While technically possible (using some obscure Python features), what you're trying to achieve is neither easy, nor actually a good idea.

Note that the fact that you did from moduleX import *, doesn't make the variables defined in moduleX magically available in main (or where-ever you put the import statement). What it does, it creates new variables with the same names in your current module and make them point to the same objects as those in moduleX at the moment when the import is executed. Let's say there's A in some module named X and it was initialized to "foo". You did import * from X and now print(A) will show foo. If you now call a function from X and it changes A to bar, it won't affect what you have in main - that is still the object foo. Likewise, if you do a="baz" in main, functions from X that refer to A will still see X's copy of that variable.

If you need some data to be available to more than one module, it may be best to arrange for all that shared data to be stored in some common object and have an easily-accessible reference to that object in all the modules that need the shared data. Here are possible choices for this object, pick what suits your taste:

  • it can be a module that's just meant to keep common variables, let's say it is called data or common (have an empty file data.py). Import it everywhere you need to and set variables as data.A = "something" or use them as needed, e.g. print (data.A).
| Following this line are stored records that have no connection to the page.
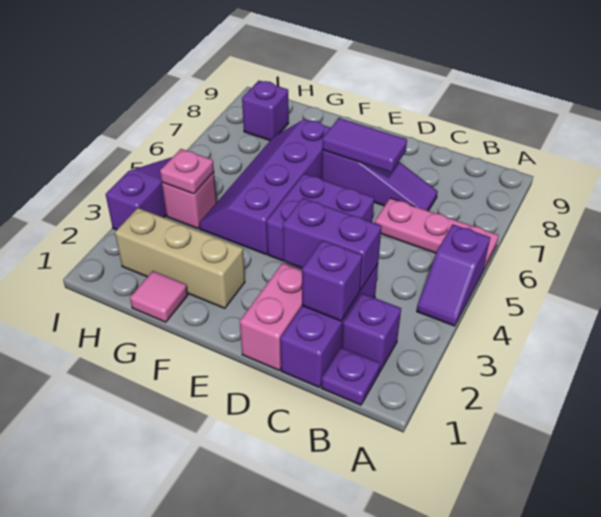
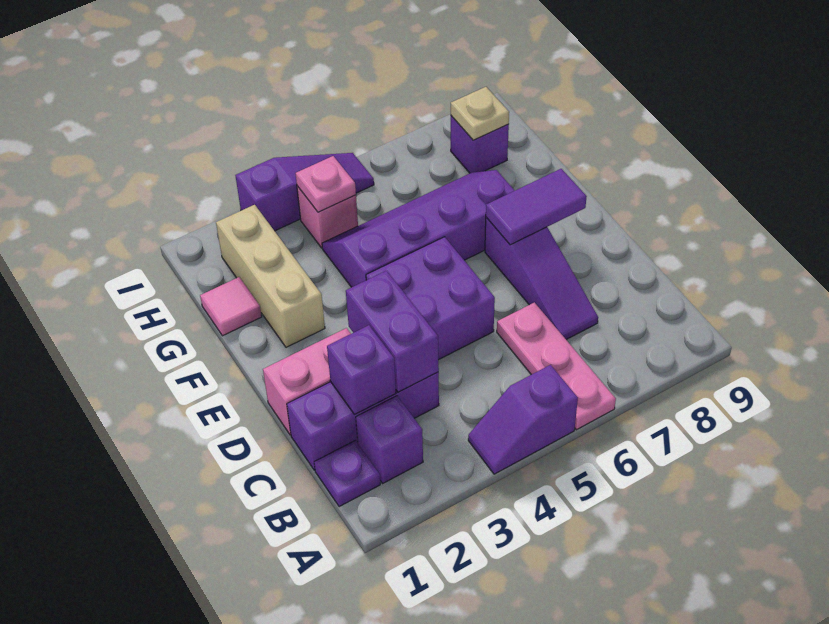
purple 1x2 tile [322,118,407,172] -> purple 1x2 tile turned to [486,169,587,245]
none -> tan 1x1 plate [451,87,509,140]

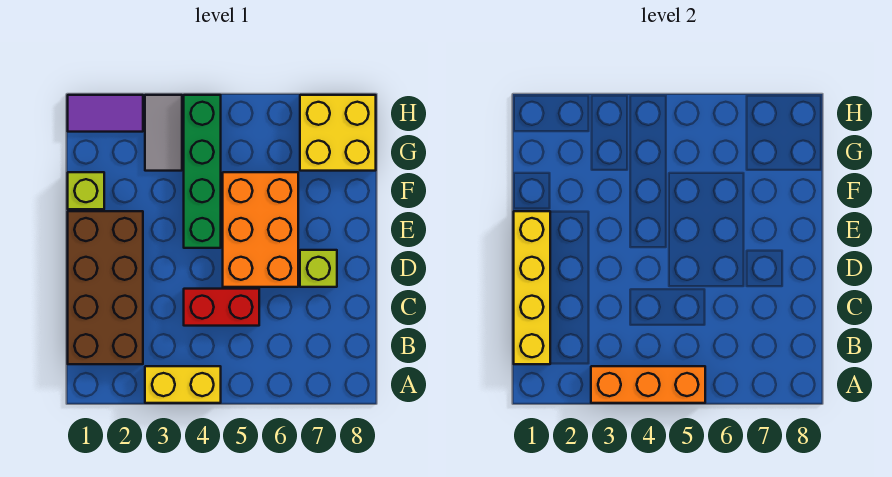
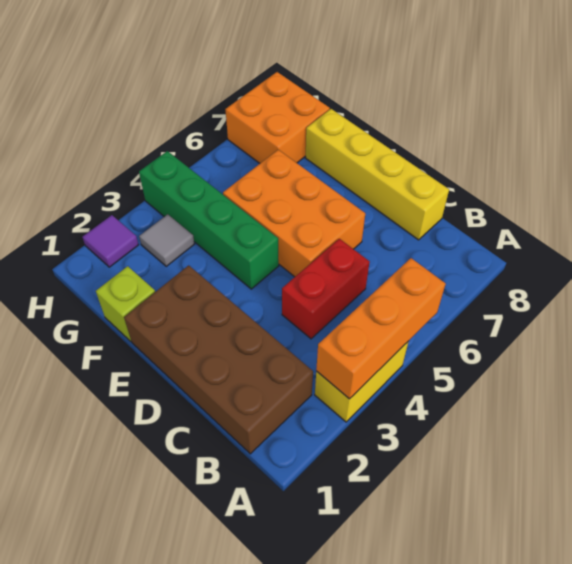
yellow 1x4 brick [514,211,550,364] -> yellow 1x4 brick moved to [306,109,449,240]
lime 1x1 brick [300,250,337,287] -> none
grey 1x2 tile [145,95,182,171] -> grey 1x1 tile [139,214,194,266]
yellow 2x2 brick [300,95,376,171] -> orange 2x2 brick [225,72,330,163]
purple 1x2 tile [68,95,143,132] -> purple 1x1 tile [83,215,139,267]

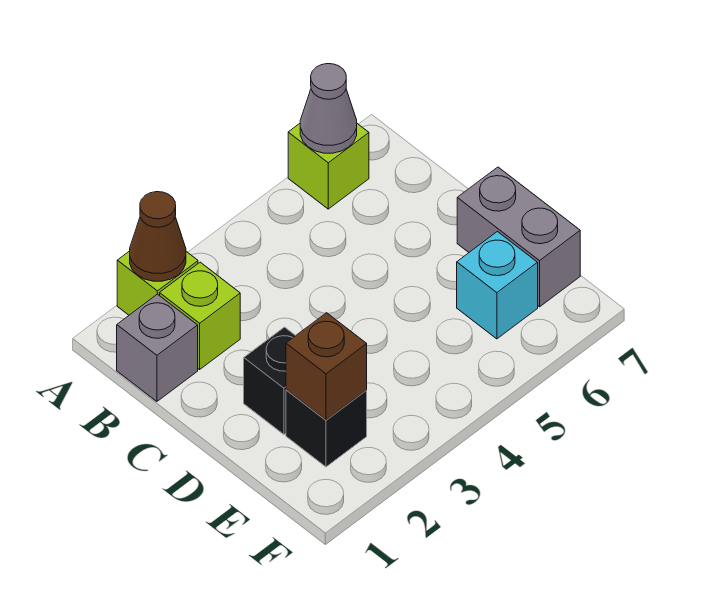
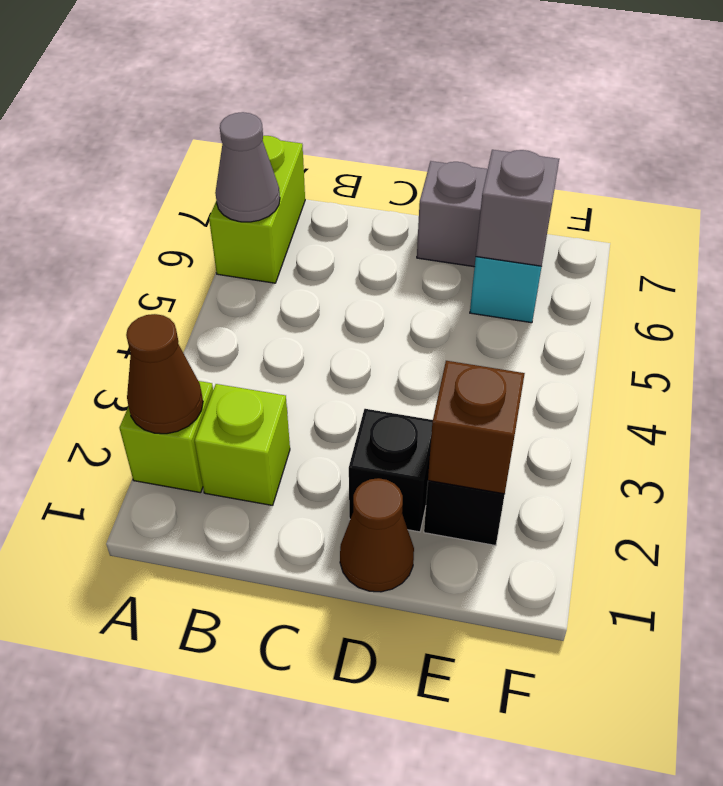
lime 1x1 brick [288,124,369,209] -> lime 1x2 brick [209,136,305,283]
grey 1x1 brick [117,294,198,401] -> grey 1x1 brick moved to [476,150,559,266]
none -> brown 1x1 cone [340,478,414,592]

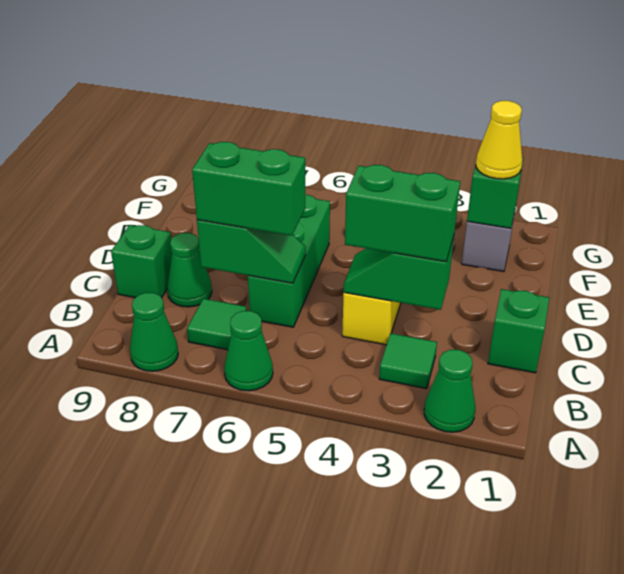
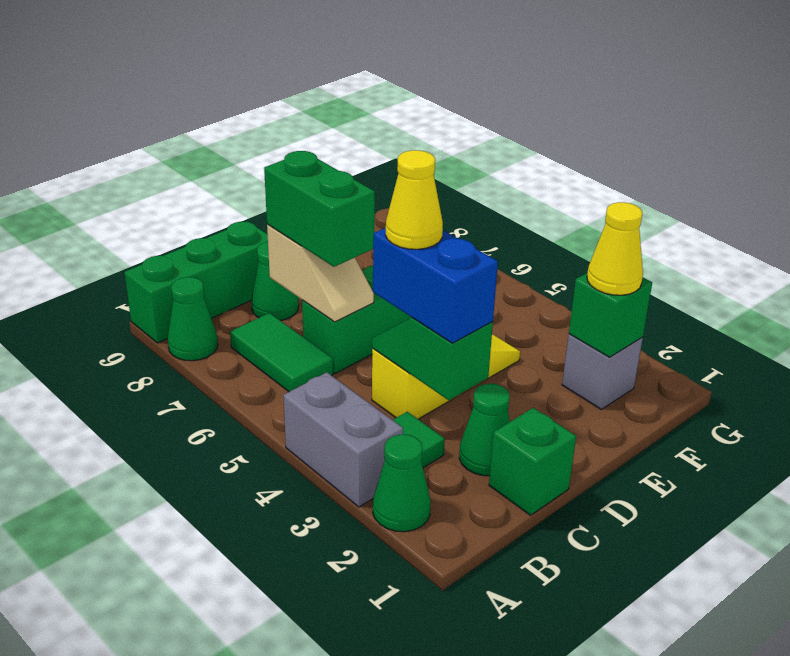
none -> grey 1x2 brick [283,372,403,507]
green 1x1 cone [224,311,273,391] -> green 1x1 cone moved to [459,384,510,476]
green 1x1 tile [187,299,247,350] -> green 1x2 tile [230,313,333,392]
green 1x2 brick [345,165,460,262] -> blue 1x2 brick [373,228,498,343]
none -> yellow 1x1 cone [386,150,443,249]
green 1x2 slope [197,220,306,283] -> tan 1x2 slope [267,224,374,322]
green 1x1 brick [111,225,172,298] -> green 1x3 brick [124,221,268,343]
  • it can be an instance of a class that you define yourself, e.g.:

 

class data_class(object):
    # set initial values
    var1 = 10
    A = "foo"

Now, create an instance of it with data = data_class() and pass it to every module that needs it. E.g., define it in one module and import it from everywhere else.

  • you can also use a Python dictionary (and, like with the class instance, have a reference to it in all modules). You will then refer to your common data items as data["A"], etc.